Join our community of smart investors
OPINION

A share ready to take off

A share ready to take off
January 7, 2013
A share ready to take off

Improving operational performance

The company is Air Partner (AIP: 310p), a provider of aviation services to industry, commerce, governments and private individuals worldwide. Having had a close look at the company's full-year results in October, I noted with interest last month's trading update at the annual meeting when chief executive Mark Briffa said: "Air Partner's private jet and commercial jet broking divisions are performing in line with the comparative period, with a particularly strong performance in the US market, partly as a result of business related to the US elections, offsetting weaker trading in Europe. Overheads continue to be closely managed, are lower than the prior year and well within management expectations."

In other words, the company is on track to grow pre-tax profits from the £3.2m reported in the 12 months to July 2012 to £3.8m as forecast by broker Oriel Securities. On this basis, EPS on continuing operations rises 12 per cent from 21.3p to 23.8p, which means the 18.3p dividend is covered 1.3 times. That cover may look a tad tight, but the board was confident enough to raise the payout 10 per cent last year and, with the company sitting on a £15.7m cash pile at the end of July, worth 153p a share, it can easily afford the £1.88m cost of the dividend. There doesn't seem much risk to the payout, either, as analysts expect the dividend to be raised a further 10 per cent to 20p a share in the current financial year.

Moreover, strip out that cash pile from the current share price of 310p and, net of cash, the shares are trading on a ludicrously low earnings multiple of 6.5. True, that miserly rating is partly justified by what can only be described as an abysmal 2011-12 financial year, when pre-tax profits plunged by 44 per cent from £5.7m to £3.2m. A sharp drop in demand, oversupply of planes, fierce competition and the absence of an Arab Spring or Japanese tsunami to boost demand hit the company's core commercial jet broking business, in particular. In fact, profits from that unit halved to £1.6m and accounted for the majority of the shortfall in the 12-month period, albeit they were coming off record levels.

Strategy for recovery

Given this backdrop, it's therefore well worth noting that Air Partner's management team has a strategy in place to underpin the profit recovery predicted by analysts and one that is focused on developing the business in four key growth areas: the US market; private jet broking in Europe; the oil and gas sector; and growing the company's presence in emerging markets.
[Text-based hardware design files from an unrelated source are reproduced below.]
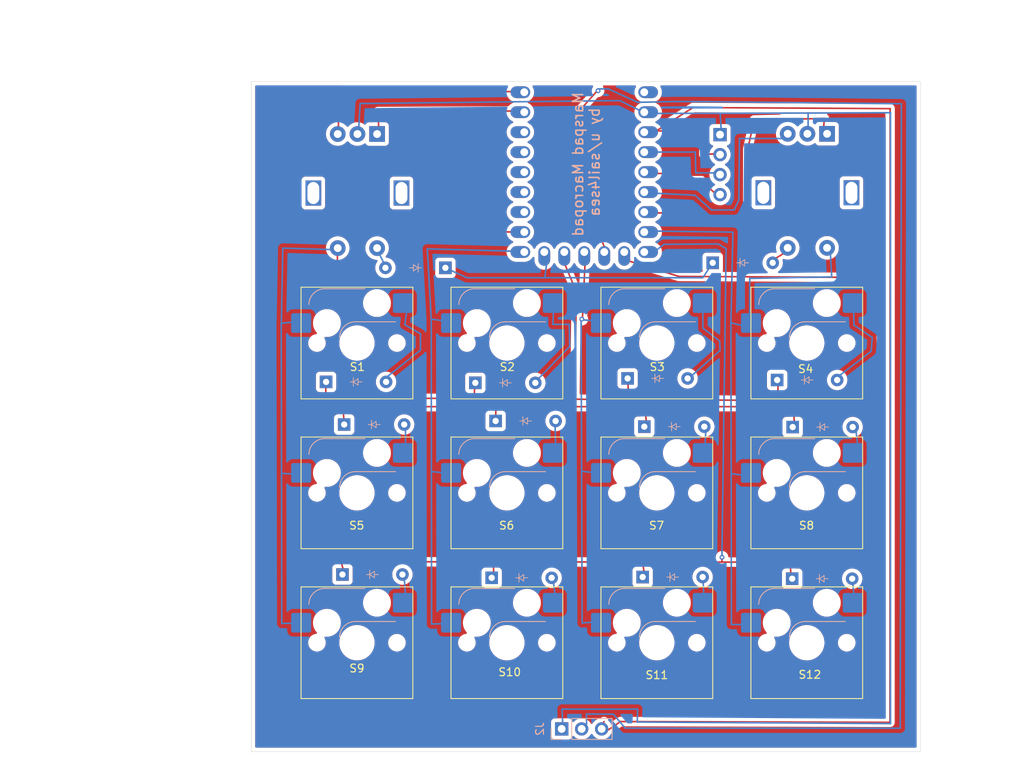
<source format=kicad_pcb>
(kicad_pcb
	(version 20241229)
	(generator "pcbnew")
	(generator_version "9.0")
	(general
		(thickness 1.6)
		(legacy_teardrops no)
	)
	(paper "A4")
	(layers
		(0 "F.Cu" signal)
		(2 "B.Cu" signal)
		(9 "F.Adhes" user "F.Adhesive")
		(11 "B.Adhes" user "B.Adhesive")
		(13 "F.Paste" user)
		(15 "B.Paste" user)
		(5 "F.SilkS" user "F.Silkscreen")
		(7 "B.SilkS" user "B.Silkscreen")
		(1 "F.Mask" user)
		(3 "B.Mask" user)
		(17 "Dwgs.User" user "User.Drawings")
		(19 "Cmts.User" user "User.Comments")
		(21 "Eco1.User" user "User.Eco1")
		(23 "Eco2.User" user "User.Eco2")
		(25 "Edge.Cuts" user)
		(27 "Margin" user)
		(31 "F.CrtYd" user "F.Courtyard")
		(29 "B.CrtYd" user "B.Courtyard")
		(35 "F.Fab" user)
		(33 "B.Fab" user)
		(39 "User.1" user)
		(41 "User.2" user)
		(43 "User.3" user)
		(45 "User.4" user)
	)
	(setup
		(pad_to_mask_clearance 0)
		(allow_soldermask_bridges_in_footprints no)
		(tenting front back)
		(pcbplotparams
			(layerselection 0x00000000_00000000_55555555_5755f5ff)
			(plot_on_all_layers_selection 0x00000000_00000000_00000000_00000000)
			(disableapertmacros no)
			(usegerberextensions no)
			(usegerberattributes yes)
			(usegerberadvancedattributes yes)
			(creategerberjobfile yes)
			(dashed_line_dash_ratio 12.000000)
			(dashed_line_gap_ratio 3.000000)
			(svgprecision 4)
			(plotframeref no)
			(mode 1)
			(useauxorigin no)
			(hpglpennumber 1)
			(hpglpenspeed 20)
			(hpglpendiameter 15.000000)
			(pdf_front_fp_property_popups yes)
			(pdf_back_fp_property_popups yes)
			(pdf_metadata yes)
			(pdf_single_document no)
			(dxfpolygonmode yes)
			(dxfimperialunits yes)
			(dxfusepcbnewfont yes)
			(psnegative no)
			(psa4output no)
			(plot_black_and_white yes)
			(sketchpadsonfab no)
			(plotpadnumbers no)
			(hidednponfab no)
			(sketchdnponfab yes)
			(crossoutdnponfab yes)
			(subtractmaskfromsilk no)
			(outputformat 1)
			(mirror no)
			(drillshape 1)
			(scaleselection 1)
			(outputdirectory "")
		)
	)
	(net 0 "")
	(net 1 "GND")
	(net 2 "VCC")
	(net 3 "Net-(D1-A)")
	(net 4 "Net-(D2-A)")
	(net 5 "Net-(D3-A)")
	(net 6 "Row 2")
	(net 7 "Net-(D4-A)")
	(net 8 "Net-(D5-A)")
	(net 9 "Net-(D6-A)")
	(net 10 "Row 3")
	(net 11 "Net-(D7-A)")
	(net 12 "Net-(D8-A)")
	(net 13 "Net-(D9-A)")
	(net 14 "Net-(D10-A)")
	(net 15 "Row 4")
	(net 16 "Net-(D11-A)")
	(net 17 "Net-(D12-A)")
	(net 18 "Net-(D13-A)")
	(net 19 "Net-(D14-A)")
	(net 20 "Row 1")
	(net 21 "SDA")
	(net 22 "SCL")
	(net 23 "Col 1")
	(net 24 "Col 2")
	(net 25 "Col 3")
	(net 26 "Col 4")
	(net 27 "Enc B1")
	(net 28 "Enc A1")
	(net 29 "Enc B2")
	(net 30 "Enc A2")
	(net 31 "unconnected-(U2-5V-Pad23)")
	(net 32 "unconnected-(U2-4-Pad5)")
	(net 33 "unconnected-(U2-6-Pad7)")
	(net 34 "unconnected-(U2-3-Pad4)")
	(net 35 "unconnected-(U2-2-Pad3)")
	(net 36 "unconnected-(U2-5-Pad6)")
	(net 37 "RGB")
	(footprint "ScottoKeebs_Scotto:Encoder_EC11_MX" (layer "F.Cu") (at 110.5 56.86 -90))
	(footprint "ScottoKeebs_Hotswap:Hotswap_MX_1.00u" (layer "F.Cu") (at 110.44 75.93))
	(footprint "ScottoKeebs_Hotswap:Hotswap_MX_1.00u" (layer "F.Cu") (at 167.59 75.93))
	(footprint "ScottoKeebs_Scotto:Encoder_EC11_MX" (layer "F.Cu") (at 167.67 56.83 -90))
	(footprint "ScottoKeebs_Hotswap:Hotswap_MX_1.00u" (layer "F.Cu") (at 148.54 114.03))
	(footprint "ScottoKeebs_Hotswap:Hotswap_MX_1.00u" (layer "F.Cu") (at 148.54 94.98))
	(footprint "ScottoKeebs_Hotswap:Hotswap_MX_1.00u" (layer "F.Cu") (at 167.59 94.98))
	(footprint "ScottoKeebs_Hotswap:Hotswap_MX_1.00u" (layer "F.Cu") (at 148.54 75.93))
	(footprint "ScottoKeebs_Hotswap:Hotswap_MX_1.00u" (layer "F.Cu") (at 110.44 94.98))
	(footprint "ScottoKeebs_Hotswap:Hotswap_MX_1.00u" (layer "F.Cu") (at 110.44 114.03))
	(footprint "ScottoKeebs_Hotswap:Hotswap_MX_1.00u" (layer "F.Cu") (at 129.49 94.98))
	(footprint "ScottoKeebs_Hotswap:Hotswap_MX_1.00u" (layer "F.Cu") (at 167.59 114.03))
	(footprint "ScottoKeebs_Components:OLED_128x32" (layer "F.Cu") (at 158.17 59.24 180))
	(footprint "ScottoKeebs_Hotswap:Hotswap_MX_1.00u" (layer "F.Cu") (at 129.49 75.93))
	(footprint "ScottoKeebs_Hotswap:Hotswap_MX_1.00u" (layer "F.Cu") (at 129.49 114.03))
	(footprint "ScottoKeebs_Components:Diode_DO-35" (layer "B.Cu") (at 146.95 86.56))
	(footprint "ScottoKeebs_Components:Diode_DO-35" (layer "B.Cu") (at 163.83 80.63))
	(footprint "ScottoKeebs_Components:Diode_DO-35" (layer "B.Cu") (at 144.83 80.43))
	(footprint "ScottoKeebs_Components:Diode_DO-35" (layer "B.Cu") (at 127.56 105.78))
	(footprint "ScottoKeebs_Components:Diode_DO-35" (layer "B.Cu") (at 165.8 86.61))
	(footprint "ScottoKeebs_Components:Diode_DO-35" (layer "B.Cu") (at 108.82 86.29))
	(footprint "ScottoKeebs_Components:Diode_DO-35"
		(layer "B.Cu")
		(uuid "7076ef9a-15dc-4f7e-8bce-2e548b326796")
		(at 106.52 80.87)
		(descr "Diode, DO-35_SOD27 series, Axial, Horizontal, pin pitch=7.62mm, , length*diameter=4*2mm^2, , http://www.diodes.com/_files/packages/DO-35.pdf")
		(tags "Diode DO-35_SOD27 series Axial Horizontal pin pitch 7.62mm  length 4mm diameter 2mm")
		(property "Reference" "D1"
			(at 3.81 2.12 0)
			(layer "B.SilkS")
			(hide yes)
			(uuid "32729d24-4eb4-437f-a859-99dc76585e55")
			(effects
				(font
					(size 1 1)
					(thickness 0.15)
				)
				(justify mirror)
			)
		)
		(property "Value" "Diode"
			(at 3.81 -2.12 0)
			(layer "B.Fab")
			(hide yes)
			(uuid "0b7523a4-9c25-462f-a464-8e6097db4527")
			(effects
				(font
					(size 1 1)
					(thickness 0.15)
				)
				(justify mirror)
			)
		)
		(property "Datasheet" ""
			(at 0 0 180)
			(unlocked yes)
			(layer "B.Fab")
			(hide yes)
			(uuid "8af8a161-6859-4dff-ae35-eae405c9db58")
			(effects
				(font
					(size 1.27 1.27)
					(thickness 0.15)
				)
				(justify mirror)
			)
		)
		(property "Description" "1N4148 (DO-35) or 1N4148W (SOD-123)"
			(at 0 0 180)
			(unlocked yes)
			(layer "B.Fab")
			(hide yes)
			(uuid "57e44dc9-7ee4-4bf4-9d03-06d31141490b")
			(effects
				(font
					(size 1.27 1.27)
					(thickness 0.15)
				)
				(justify mirror)
			)
		)
		(property "Sim.Device" "D"
			(at 0 0 180)
			(unlocked yes)
			(layer "B.Fab")
			(hide yes)
			(uuid "68622ad8-ee8c-423c-891a-6f6473863d71")
			(effects
				(font
					(size 1 1)
					(thickness 0.15)
				)
				(justify mirror)
			)
		)
		(property "Sim.Pins" "1=K 2=A"
			(at 0 0 180)
			(unlocked yes)
			(layer "B.Fab")
			(hide yes)
			(uuid "7dbd2c59-9754-4530-9ba7-1d91ee06e564")
			(effects
				(font
					(size 1 1)
					(thickness 0.15)
				)
				(justify mirror)
			)
		)
		(property ki_fp_filters "D*DO?35*")
		(path "/dba37f7c-3030-4f30-8966-edf08aab58ca")
		(sheetname "/")
		(sheetfile "MarsPad.kicad_sch")
		(attr through_hole)
		(fp_line
			(start 3.06 0)
			(end 3.46 0)
			(stroke
				(width 0.1)
				(type solid)
			)
			(layer "B.SilkS")
			(uuid "e1609512-8a41-4425-8622-5030d52ed38d")
		)
		(fp_line
			(start 3.46 0)
			(end 4.06 0.4)
			(stroke
				(width 0.1)
				(type solid)
			)
			(layer "B.SilkS")
			(uuid "4edcf060-453d-4509-834a-3b693f4d58db")
		)
		(fp_line
			(start 3.46 0.55)
			(end 3.46 -0.55)
			(stroke
				(width 0.1)
				(type solid)
			)
			(layer "B.SilkS")
			(uuid "1b83dea4-3f46-4d7d-8c35-14e262367f4f")
		)
		(fp_line
			(start 4.06 -0.4)
			(end 3.46 0)
			(stroke
				(width 0.1)
				(type solid)
			)
			(layer "B.SilkS")
			(uuid "2f4ec409-b8f9-4a81-97a4-ef1676f6e275")
		)
		(fp_line
	
... [625501 chars truncated]
</source>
Work is ongoing to drive sales in all of these specific areas and, according to Mr Briffa, "there has already been a significant improvement in the results of the US operation". The company's all-inclusive JetCard scheme should help Air Partner continue to pull in business in the region, and in continental Europe, too, where Mr Briffa expects to significantly boost the company's 2 per cent share of the £650m market. That claim has some foundation since there is an opportunity there for Air Partner to win the business of a number of disgruntled customers who are currently stuck in the so-called fractional ownership schemes, having previously bought a stake in a plane in order to have access to a certain number of flying days, but with the downside of the extra costs this entails. True, it's hard to get out of such schemes, but those customers that have are heading straight for Air Partner's all-inclusive JetCard - which enables them to buy flying hours for any plane whenever they want - with its royal warrant, long history and financial strength of the company's plc status. JetCard membership is now at record levels.

Clearly, the overall trading environment is far from benign given the uncertain general economic environment. But in my view this is fully discounted in the valuation because if you strip out that £15.7m cash pile from Air Partner's £31.8m market value, then a business forecast to make £3.8m of operating profit is being attributed a value of only £16.1m. In other words, the current low valuation offers us a decent margin of safety as does the share price support from the dividend.

Positive technical indicators

It's worth noting, too, that following those results in October, Air Partner's share price has been gaining altitude, having formed a multi-month base formation around 250p between February and October, and looks poised to take out the autumn highs of 315p. From a technical perspective, the risk looks skewed to the upside as the share price has close support from the 20-day, 50-day and 200-day exponential moving averages, which are all positioned between 285p and 293p; the 14-day RSI reading is not overbought; and the MACD is positive and above its signal line. In my view, a close above 320p is not only a distinct possibility, but would importantly signal a major chart break-out and one that could be realistically sparked by the forthcoming trading statement on Thursday 31 January. So, ahead of that update, I rate Air Partner's shares a trading buy at 310p and have a short-term fair value price target of 370p.